Obviously, I haven’t spoken to Gove about this: too painful.
But if we can ever bring ourselves to talk about this, I’d say that approaching the enemy with a white flag and the promise of unconditional surrender is not a very powerful starting point for a negotiation.
This, effectively, is what the Brexiteer surrender monkey team are presumably gambling on. Some tattered fig leaf of a compromise will be included if not to get the Democratic Unionist Party on board than at least to sway enough Brexiteer waverers or overthinkers to get May’s shoddy sell-out voted through.
“Look!” all these loser-traitors will be able to boast, as they tramp off into exile once victory has been declared by the Maybot Terminator. “We struck an amazingly good compromise where in return for our property, land, weapons, armour, horses, and daughters the noble victors didn’t strangle any of us in the city dungeons, promised only to rape a few of our womenfolk and kindly agreed not to pour salt over our farmland because, well actually, they might want to use it themselves.”
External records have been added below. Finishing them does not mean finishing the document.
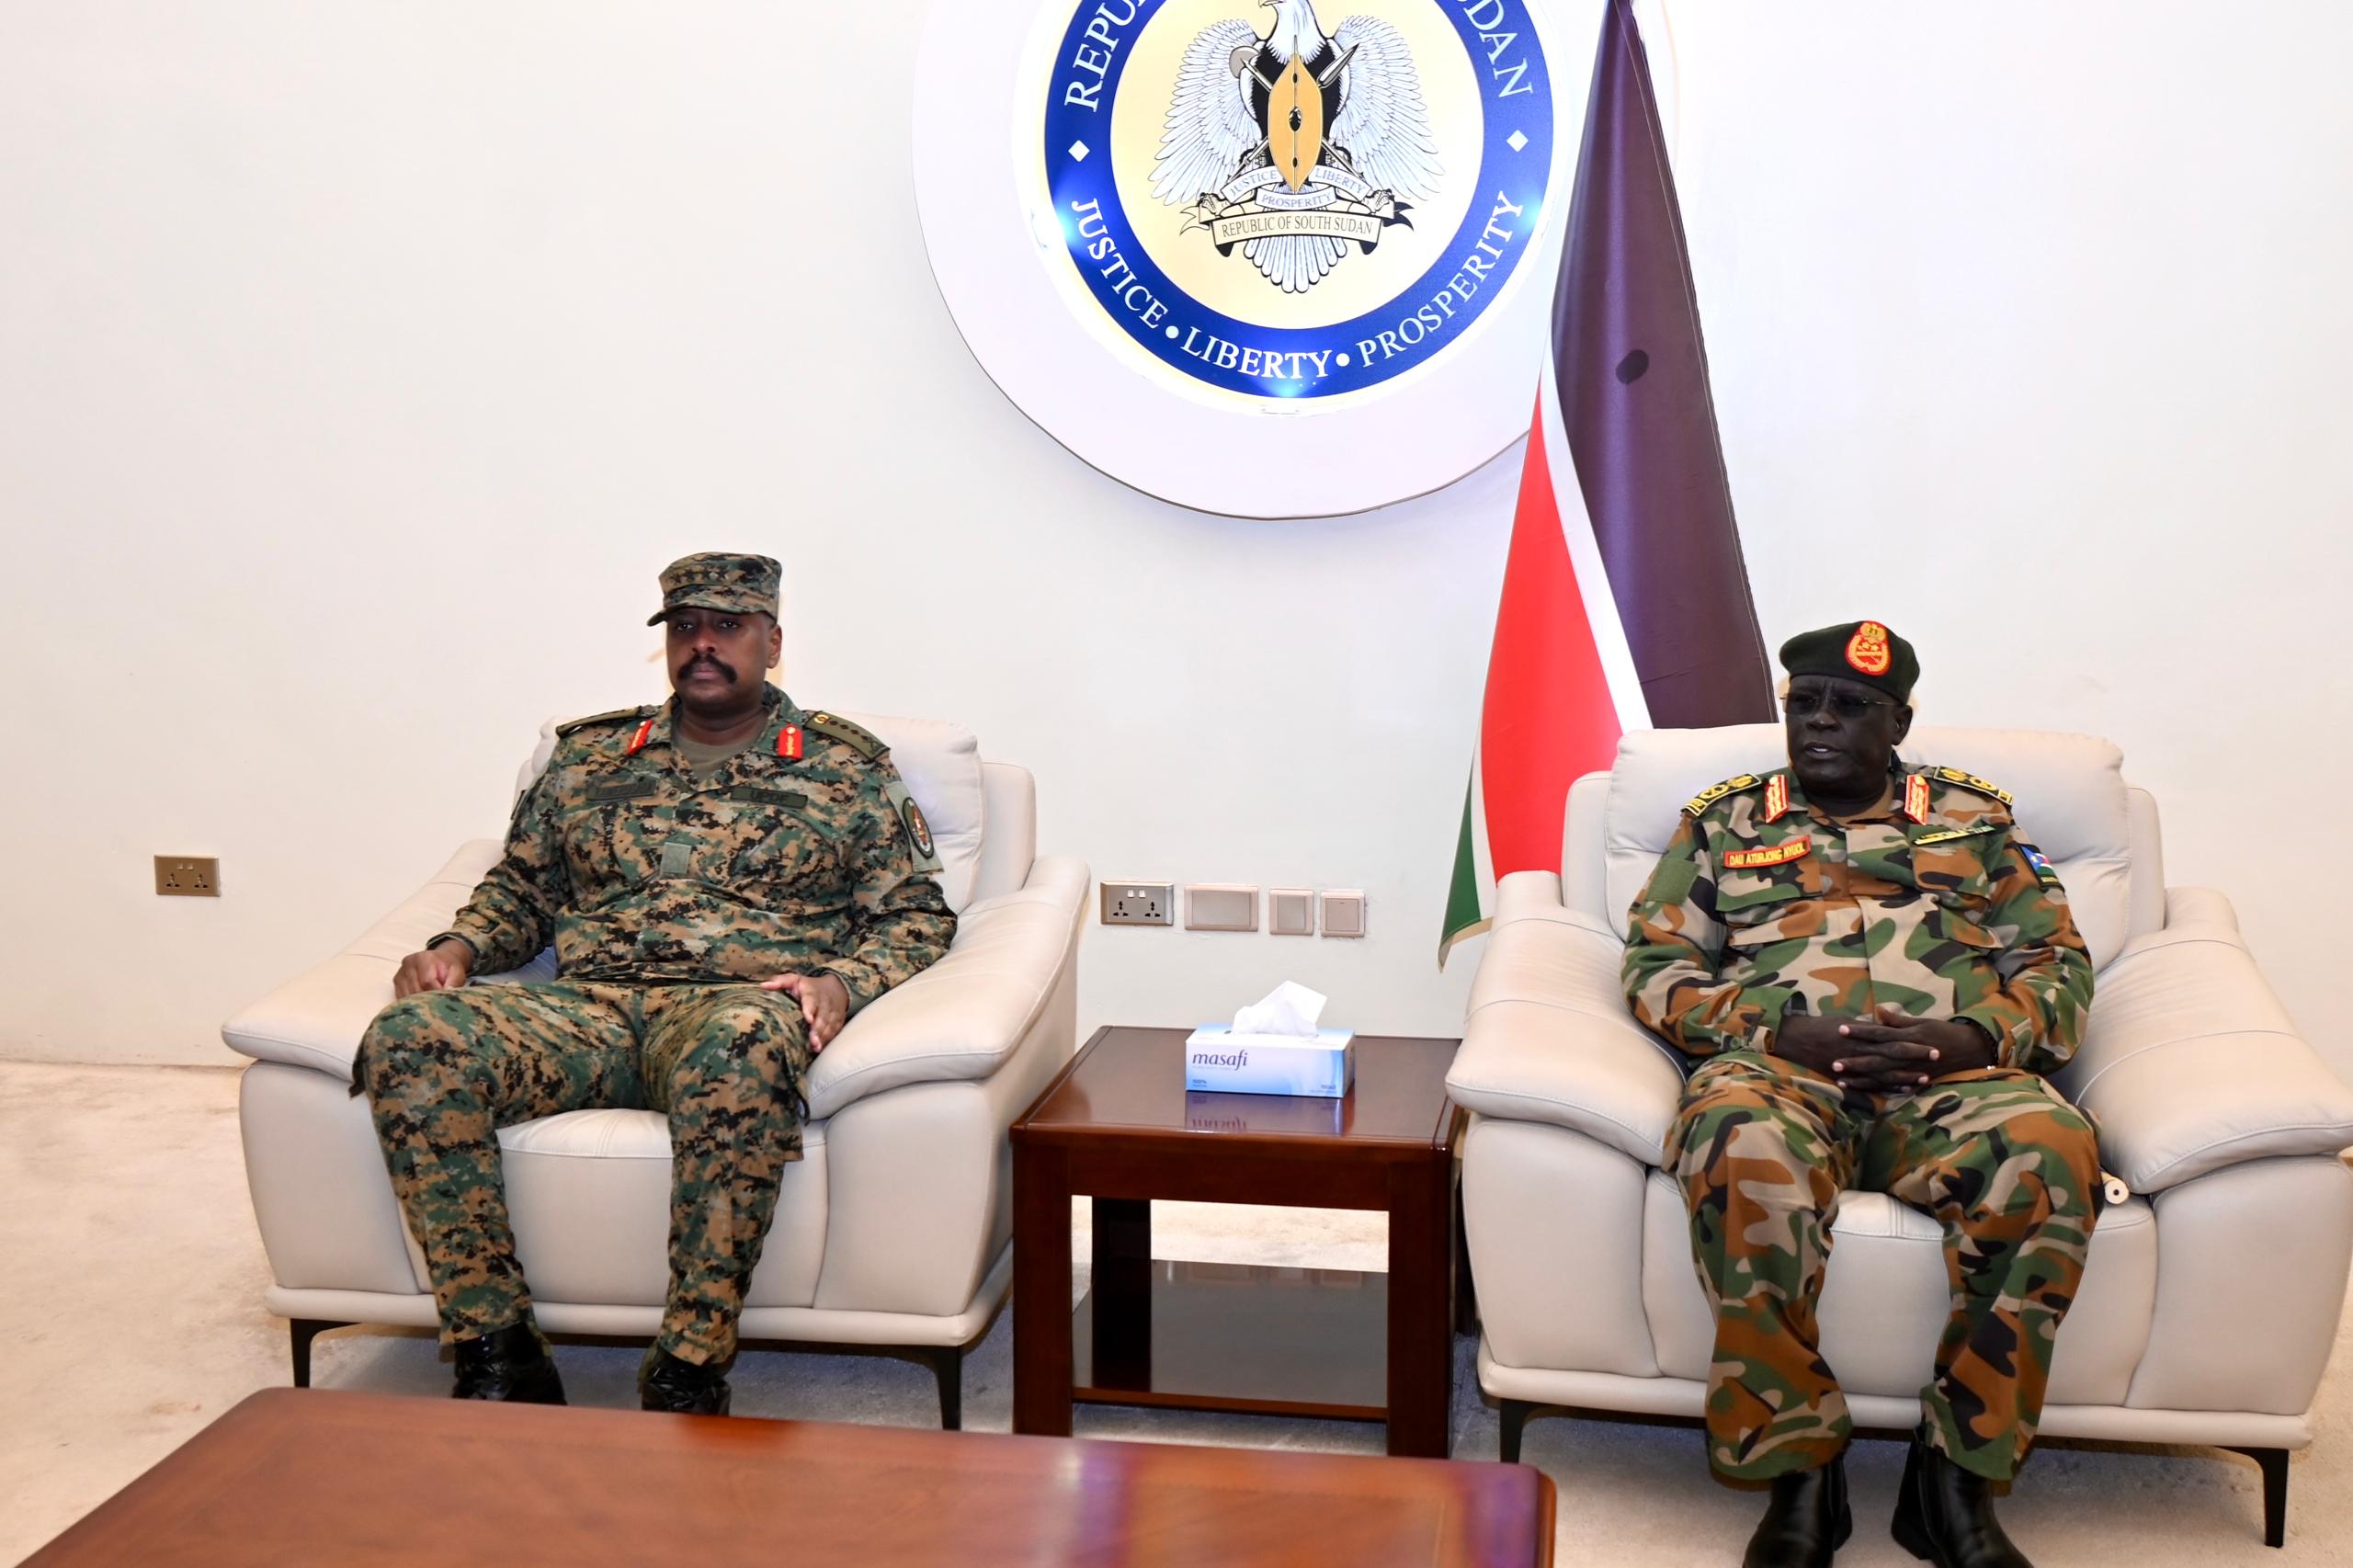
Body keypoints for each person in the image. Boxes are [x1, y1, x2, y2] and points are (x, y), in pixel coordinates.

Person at [357, 552, 955, 1415]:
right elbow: (521, 892)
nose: (702, 645)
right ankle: (497, 1350)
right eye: (685, 627)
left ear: (772, 642)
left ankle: (687, 1366)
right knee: (409, 1037)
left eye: (728, 627)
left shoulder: (842, 767)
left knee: (744, 1044)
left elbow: (914, 918)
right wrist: (459, 945)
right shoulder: (590, 757)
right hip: (586, 1011)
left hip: (730, 1010)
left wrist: (841, 982)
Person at [1621, 620, 2099, 1568]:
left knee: (2051, 1144)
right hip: (1780, 1076)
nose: (1819, 722)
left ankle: (1955, 1479)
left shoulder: (1974, 821)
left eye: (1850, 706)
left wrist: (1975, 1037)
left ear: (1898, 723)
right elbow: (1654, 967)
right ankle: (1800, 1470)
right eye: (1804, 703)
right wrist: (1770, 1028)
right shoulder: (1724, 822)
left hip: (1953, 1084)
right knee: (1736, 1139)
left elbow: (2057, 965)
I do hope I’m wrong. But I’m inclined to agree with this terrifying analysis by my fellow hardcore Brexiteer Laura Perrins at Conservative Woman.
We may hate and loathe and despise Theresa May all we wish, but there’s no denying that she has run rings round Brexiteers.
It may well be that we don’t get the result we want. Far from it…
So now everything will come down to the ‘meaningful vote’ in Parliament expected next month. However with the DUP, Labour, the hard Brexiteers and some pro-European Conservatives united in opposition to the draft withdrawal agreement, it is hard to see how it will get through the Commons. Then we will leave on WTO terms, I hear you say.
Not so fast. Many are saying that a no-deal Brexit would still have to be approved by Parliament. The government is required to table a motion setting out its plans in the event that it loses the meaningful vote and John Bercow, the Commons Speaker, has made clear to MPs that he would ensure they had the chance to express a view either as an amendment or through an opposition day or back-bench debate.
As the days go past a second referendum looks more and more likely – perhaps one with two options: leaving on WTO rules or Remaining in the EU.
The thing about ousting a Prime Minister or indeed making such a fundamental change to your governance such as leaving the European Union is that you have to want it. You have to really, really want it. Many Conservative MPs don’t want it – we have known this for a while. Recent rumours are that Conservative constituency associations do not want it enough either and fear any leadership change. So they will settle for this awful deal instead.
And when we get four or five years of Jeremy Corbyn as a result it will be the Conservative party which is to blame: the grassroots for showing insufficient backbone; the fairweather Brexiteers (Gove et al) for allowing themselves to be bought off too soon; the hardcore Brexiteers (Mogg et al) for failing to strike hard enough early enough; but above, all the Remainers, led by May, for so obstinately determining to keep Britain part of a corrupt, sclerotic, socialistic, anti-democratic, failing superstate in breach of just about every Conservative principle imaginable.
As Jacob Rees-Mogg said on my podcast the other day it will be the biggest rift in the Conservative Party since the Repeal of the Corn Laws.
I hope Ken Clarke is happy with his final contribution of significance to the party he has been corpulently occupying these last few decades: rendering it unelectable for at least a generation.